Size is relative......
 

·
Registered
Joined
·
276 Posts
Joke: Whats the worst part about telling your parents that you bought a cataraft?

Coming out of the closet.

Fuck,can we retire this joke already. It's the most commonly used,predicatable,interchangeable joke in the history of bad jokes.


No,i don't own a cat.
 

·
Registered
Joined
·
4,607 Posts
will be the amount of cargo you can carry. Done the Grand 3 X in 14 SB. Gear stacked to the ceiling. I'd say you'll most likely only be
able to carry your share of gear. Hopefully there's plenty of 18' rafts to haul
cargo on your trip.
I'll second that. I doubt you'll be able to carry your share of the gear, and your share of the passengers (if any) (Grand). We had a 16' cat owner decide to rent an 18' raft for just that reason. But we had no kayakers except an intermittent IK. Plus, it seems cats flip easier, I was with a 14' raft on my trip, not sure about a cat. At least you'd be heavily loaded - probably more than you want to be.
 

·
Registered
Joined
·
1,099 Posts
Cats flip easier?

No way. A properly loaded and trimmed cat is less likely to flip because, hydrodynamically speaking, there's a lot less shear (i.e friction, suck) than on a raft with a floor. Cats flip when they fetch up on a rock or wall. Very seldom in holes or big waves, with reasonably good handling.

As far as taking a 14-footer on El Grande, I echo the sentiment that you're halfway between the real G-boats (18+ container ships) and the unashamed parasites in kayaks and duckies.

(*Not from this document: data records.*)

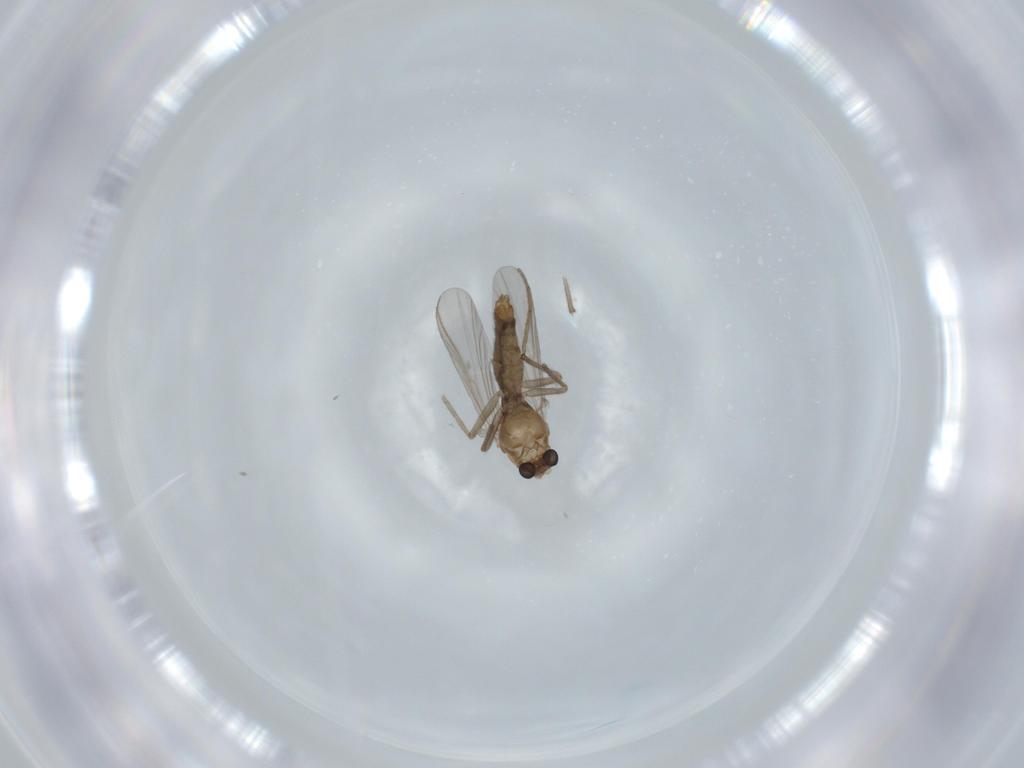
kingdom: Animalia
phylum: Arthropoda
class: Insecta
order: Diptera
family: Chironomidae
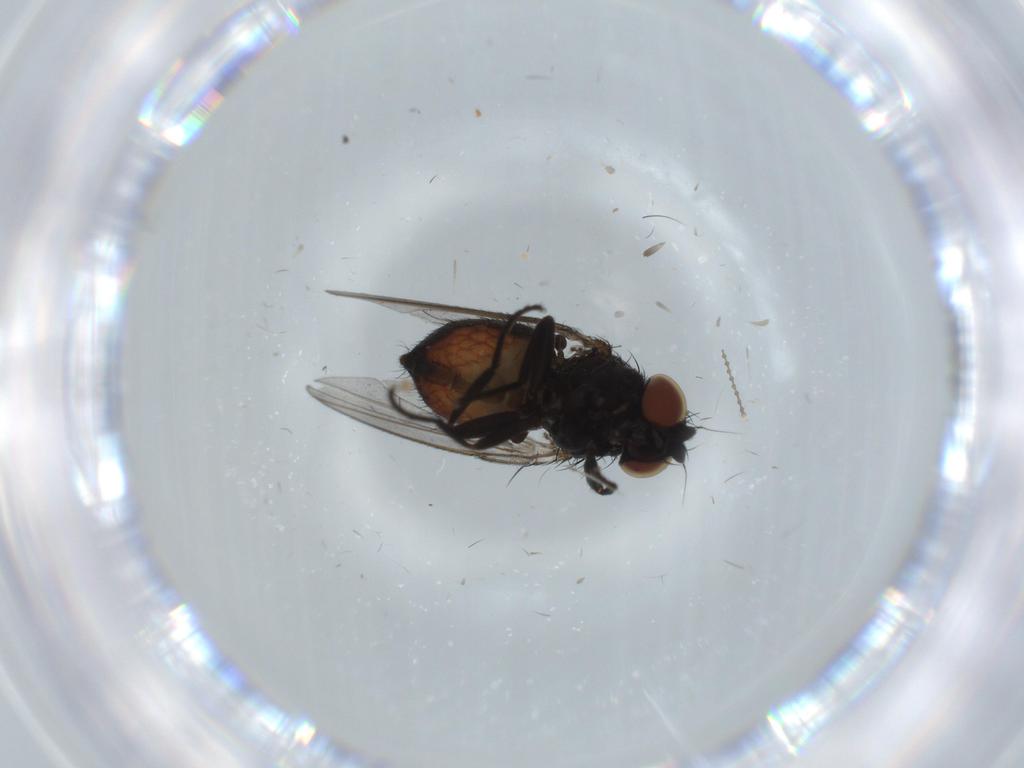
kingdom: Animalia
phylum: Arthropoda
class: Insecta
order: Diptera
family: Milichiidae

If you can go with a light to moderate load, you'll have a great trip. If you load an equal share, you'll be so low in the water that maneuvering will be unpleasant, at best.

The Jack's website (<jpwinc.com>) has load/waterline tables for standard size tubes. If in doubt, you can put your boat in the water and pile on the gear. If your floor is awash, beware.
 

·
Registered
Joined
·
4,607 Posts
No way. A properly loaded and trimmed cat is less likely to flip because, hydrodynamically speaking, there's a lot less shear (i.e friction, suck) than on a raft with a floor. Cats flip when they fetch up on a rock or wall. Very seldom in holes or big waves, with reasonably good handling.
Aahhh- cats vs rafts! Maybe I've just seen a lot of improperly loaded/trimmed cats or people that aren't as good at running them. Well, I've not seen a ton of cats, but they seem to be a lot more sketchy from the few I've seen in person. Again, maybe it is back to the "driver".

I do recall seeing one a couple of years back, it was HUGE. People went through the rapids standing, it had like a railing on it or something. It looked like NOTHING could have taken it over. And this was on the Alberton Gorge in Montan, not a huge river. Never seen anything like that setup since.